• **What is needed**
What comes back must be the data itself, retyped exactly.

• **Raw data**
◆ ◆ ◆ ◆ ◆

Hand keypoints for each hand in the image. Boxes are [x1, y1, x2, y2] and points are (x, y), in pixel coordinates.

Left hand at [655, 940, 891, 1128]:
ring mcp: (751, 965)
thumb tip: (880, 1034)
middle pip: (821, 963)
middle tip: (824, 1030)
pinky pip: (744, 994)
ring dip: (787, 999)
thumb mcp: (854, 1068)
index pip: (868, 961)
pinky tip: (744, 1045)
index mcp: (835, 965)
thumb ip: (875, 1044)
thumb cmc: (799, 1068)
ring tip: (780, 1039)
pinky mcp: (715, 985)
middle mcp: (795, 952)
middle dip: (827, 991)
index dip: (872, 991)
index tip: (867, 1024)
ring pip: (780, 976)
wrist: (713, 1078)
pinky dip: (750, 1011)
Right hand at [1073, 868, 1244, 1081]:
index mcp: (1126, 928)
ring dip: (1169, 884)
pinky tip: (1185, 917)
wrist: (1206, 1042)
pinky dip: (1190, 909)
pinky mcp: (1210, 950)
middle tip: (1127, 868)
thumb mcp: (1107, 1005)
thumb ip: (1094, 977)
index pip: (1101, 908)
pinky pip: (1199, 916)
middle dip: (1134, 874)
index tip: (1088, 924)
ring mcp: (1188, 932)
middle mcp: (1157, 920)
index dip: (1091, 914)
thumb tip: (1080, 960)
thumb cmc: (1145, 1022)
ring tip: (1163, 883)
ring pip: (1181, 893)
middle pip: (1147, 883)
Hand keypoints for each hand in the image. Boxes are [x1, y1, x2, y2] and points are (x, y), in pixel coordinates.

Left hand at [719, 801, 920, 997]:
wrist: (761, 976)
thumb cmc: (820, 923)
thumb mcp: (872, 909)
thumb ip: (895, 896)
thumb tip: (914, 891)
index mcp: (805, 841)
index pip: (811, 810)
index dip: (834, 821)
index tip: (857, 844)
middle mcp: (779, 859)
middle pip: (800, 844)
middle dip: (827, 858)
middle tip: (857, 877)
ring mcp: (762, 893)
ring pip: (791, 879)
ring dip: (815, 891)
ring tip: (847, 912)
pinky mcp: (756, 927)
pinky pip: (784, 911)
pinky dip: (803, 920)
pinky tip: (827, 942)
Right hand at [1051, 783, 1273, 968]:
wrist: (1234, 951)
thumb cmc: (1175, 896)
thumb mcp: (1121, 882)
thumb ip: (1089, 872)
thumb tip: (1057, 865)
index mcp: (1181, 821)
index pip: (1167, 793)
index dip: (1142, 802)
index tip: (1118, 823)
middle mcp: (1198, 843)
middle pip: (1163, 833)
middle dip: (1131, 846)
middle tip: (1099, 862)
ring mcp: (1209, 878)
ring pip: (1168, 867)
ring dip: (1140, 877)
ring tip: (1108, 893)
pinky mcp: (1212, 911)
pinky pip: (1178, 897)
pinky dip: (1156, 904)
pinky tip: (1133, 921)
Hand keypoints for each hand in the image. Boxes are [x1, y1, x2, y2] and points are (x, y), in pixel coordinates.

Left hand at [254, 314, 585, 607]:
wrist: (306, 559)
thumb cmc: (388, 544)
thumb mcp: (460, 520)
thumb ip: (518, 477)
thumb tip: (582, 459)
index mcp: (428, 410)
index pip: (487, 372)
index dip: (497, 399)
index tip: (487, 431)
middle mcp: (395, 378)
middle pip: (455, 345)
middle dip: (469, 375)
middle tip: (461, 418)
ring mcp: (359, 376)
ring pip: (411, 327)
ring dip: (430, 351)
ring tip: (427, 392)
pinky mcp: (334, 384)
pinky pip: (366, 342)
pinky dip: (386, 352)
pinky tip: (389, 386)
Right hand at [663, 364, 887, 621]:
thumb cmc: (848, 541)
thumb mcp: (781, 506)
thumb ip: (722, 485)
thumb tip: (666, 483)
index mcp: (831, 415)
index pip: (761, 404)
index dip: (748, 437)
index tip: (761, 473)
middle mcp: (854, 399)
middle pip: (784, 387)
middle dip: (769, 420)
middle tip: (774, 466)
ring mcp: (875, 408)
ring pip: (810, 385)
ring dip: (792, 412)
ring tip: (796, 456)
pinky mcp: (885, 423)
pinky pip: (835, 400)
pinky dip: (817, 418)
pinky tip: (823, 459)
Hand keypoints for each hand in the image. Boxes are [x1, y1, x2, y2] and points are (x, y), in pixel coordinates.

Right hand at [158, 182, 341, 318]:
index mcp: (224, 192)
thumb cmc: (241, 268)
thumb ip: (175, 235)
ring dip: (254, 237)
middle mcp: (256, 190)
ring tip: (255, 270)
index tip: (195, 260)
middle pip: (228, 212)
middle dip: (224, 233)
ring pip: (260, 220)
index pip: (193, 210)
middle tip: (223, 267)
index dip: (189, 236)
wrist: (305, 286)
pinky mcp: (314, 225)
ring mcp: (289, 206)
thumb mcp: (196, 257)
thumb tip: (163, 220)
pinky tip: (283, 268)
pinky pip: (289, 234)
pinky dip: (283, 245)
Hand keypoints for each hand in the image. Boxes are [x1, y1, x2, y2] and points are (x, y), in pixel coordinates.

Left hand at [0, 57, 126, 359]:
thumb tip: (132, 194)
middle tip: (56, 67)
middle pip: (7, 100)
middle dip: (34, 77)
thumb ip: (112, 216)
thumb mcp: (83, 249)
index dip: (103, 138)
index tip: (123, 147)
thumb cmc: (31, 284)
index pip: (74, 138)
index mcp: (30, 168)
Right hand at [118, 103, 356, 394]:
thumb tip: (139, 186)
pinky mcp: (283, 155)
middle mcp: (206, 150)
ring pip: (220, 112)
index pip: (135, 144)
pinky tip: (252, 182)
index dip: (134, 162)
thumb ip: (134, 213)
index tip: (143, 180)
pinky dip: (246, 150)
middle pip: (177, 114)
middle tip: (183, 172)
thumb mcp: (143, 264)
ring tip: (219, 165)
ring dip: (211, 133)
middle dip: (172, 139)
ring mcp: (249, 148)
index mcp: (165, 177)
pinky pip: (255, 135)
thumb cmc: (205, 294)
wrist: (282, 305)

◆ ◆ ◆ ◆ ◆

• **Worked solution**
Hand keypoints for each hand in the image. Boxes are [x1, y1, x2, y2] and points are (x, y), in pixel coordinates.

Left hand at [655, 940, 891, 1128]:
ring mcp: (751, 965)
thumb tip: (880, 1034)
middle pip: (821, 963)
middle tip: (824, 1030)
pinky pip: (744, 994)
ring dip: (787, 999)
thumb mcp: (854, 1068)
index pip: (868, 961)
pinky tip: (744, 1045)
index mcp: (835, 965)
thumb ip: (875, 1044)
thumb cmc: (799, 1068)
ring tip: (780, 1039)
pinky mcp: (715, 985)
middle mcp: (795, 952)
middle dip: (827, 991)
index dip: (872, 991)
index tip: (867, 1024)
ring pip: (780, 976)
wrist: (713, 1078)
pinky dip: (750, 1011)
Right hand at [1073, 868, 1244, 1081]:
index mcp: (1126, 928)
ring dip: (1169, 884)
pinky tip: (1185, 917)
wrist: (1206, 1042)
pinky dip: (1190, 909)
pinky mcp: (1210, 950)
middle tip: (1127, 868)
thumb mcp: (1107, 1005)
thumb ip: (1094, 977)
index pip: (1101, 908)
pinky pip: (1199, 916)
middle dip: (1134, 874)
index tip: (1088, 924)
ring mcp: (1188, 932)
middle mcp: (1157, 920)
index dip: (1091, 914)
thumb tip: (1080, 960)
thumb cmc: (1145, 1022)
ring tip: (1163, 883)
ring pip: (1181, 893)
middle pip: (1147, 883)
Hand keypoints for each hand in the image. Boxes are [x1, y1, x2, y2] and points are (x, y), in pixel coordinates.

Left hand at [719, 801, 920, 997]:
wrist: (761, 976)
thumb cmc: (820, 923)
thumb mcp: (872, 909)
thumb ip: (895, 896)
thumb tip: (914, 891)
index mcp: (805, 841)
index pip: (811, 810)
index dip: (834, 821)
index tip: (857, 844)
middle mcp: (779, 859)
middle pip: (800, 844)
middle dip: (827, 858)
middle tip: (857, 877)
ring mcp: (762, 893)
ring pip: (791, 879)
ring dip: (815, 891)
ring tip: (847, 912)
pinky mcp: (756, 927)
pinky pip: (784, 911)
pinky dip: (803, 920)
pinky tip: (827, 942)
Right hand at [1051, 783, 1273, 968]:
wrist: (1234, 951)
thumb cmc: (1175, 896)
thumb mcp: (1121, 882)
thumb ip: (1089, 872)
thumb tip: (1057, 865)
index mcp: (1181, 821)
index pip: (1167, 793)
index dip: (1142, 802)
index tip: (1118, 823)
middle mcp: (1198, 843)
middle pip: (1163, 833)
middle dip: (1131, 846)
middle tip: (1099, 862)
ring mcp: (1209, 878)
ring pip: (1168, 867)
ring dip: (1140, 877)
ring tip: (1108, 893)
pinky mcp: (1212, 911)
pinky pip: (1178, 897)
pinky dip: (1156, 904)
pinky tip: (1133, 921)
Hand keypoints for each hand in the image. Boxes are [x1, y1, x2, y2] and points are (x, y), in pixel coordinates.

Left hand at [254, 314, 585, 607]:
wrist: (306, 559)
thumb cmc: (388, 544)
thumb mcp: (460, 520)
thumb ip: (518, 477)
thumb tip: (582, 459)
index mcp: (428, 410)
index pip: (487, 372)
index dip: (497, 399)
index tip: (487, 431)
middle mcp: (395, 378)
middle pip: (455, 345)
middle dip: (469, 375)
middle tip: (461, 418)
ring mcp: (359, 376)
ring pip: (411, 327)
ring dip: (430, 351)
ring tip: (427, 392)
pinky mcp: (334, 384)
pinky pip: (366, 342)
pinky dip: (386, 352)
pinky tip: (389, 386)
Right hand at [663, 364, 887, 621]:
thumb cmc: (848, 541)
thumb mcp: (781, 506)
thumb ip: (722, 485)
thumb tip: (666, 483)
index mcp: (831, 415)
index pip: (761, 404)
index dip: (748, 437)
index tip: (761, 473)
middle mcp: (854, 399)
middle pip: (784, 387)
middle dip: (769, 420)
middle tip: (774, 466)
ring mcp: (875, 408)
ring pip: (810, 385)
ring dip: (792, 412)
ring tip: (796, 456)
pinky mcp: (885, 423)
pinky pip: (835, 400)
pinky dip: (817, 418)
pinky tip: (823, 459)
Hand keypoints for each hand in the image. Boxes are [x1, y1, x2, y2] and points are (x, y), in pixel coordinates.

Right hand at [158, 182, 341, 318]:
index mcp: (224, 192)
thumb cmc: (241, 268)
thumb ip: (175, 235)
ring dip: (254, 237)
middle mcp: (256, 190)
ring tip: (255, 270)
index tip: (195, 260)
middle pip: (228, 212)
middle dip: (224, 233)
ring pip: (260, 220)
index pip: (193, 210)
middle tip: (223, 267)
index dip: (189, 236)
wrist: (305, 286)
pinky mcp: (314, 225)
ring mcp: (289, 206)
thumb mcp: (196, 257)
thumb tip: (163, 220)
pinky tip: (283, 268)
pinky pip: (289, 234)
pinky dip: (283, 245)
Hand keypoints for each hand in the image. Boxes are [x1, y1, x2, y2] and points are (x, y), in pixel coordinates.

Left hand at [0, 57, 126, 359]:
thumb tip: (132, 194)
middle tip: (56, 67)
middle pip: (7, 100)
middle dip: (34, 77)
thumb ip: (112, 216)
thumb mcp: (83, 249)
index dip: (103, 138)
index tip: (123, 147)
thumb cmc: (31, 284)
index pip: (74, 138)
index mcp: (30, 168)
Right hand at [118, 103, 356, 394]:
thumb tip: (139, 186)
pinky mcp: (283, 155)
middle mcp: (206, 150)
ring pip: (220, 112)
index pip: (135, 144)
pinky tip: (252, 182)
index dip: (134, 162)
thumb ip: (134, 213)
index tip: (143, 180)
pinky dip: (246, 150)
middle pip: (177, 114)
middle tip: (183, 172)
thumb mcp: (143, 264)
ring tip: (219, 165)
ring dip: (211, 133)
middle dip: (172, 139)
ring mcp: (249, 148)
index mcp: (165, 177)
pinky pip: (255, 135)
thumb cmc: (205, 294)
wrist: (282, 305)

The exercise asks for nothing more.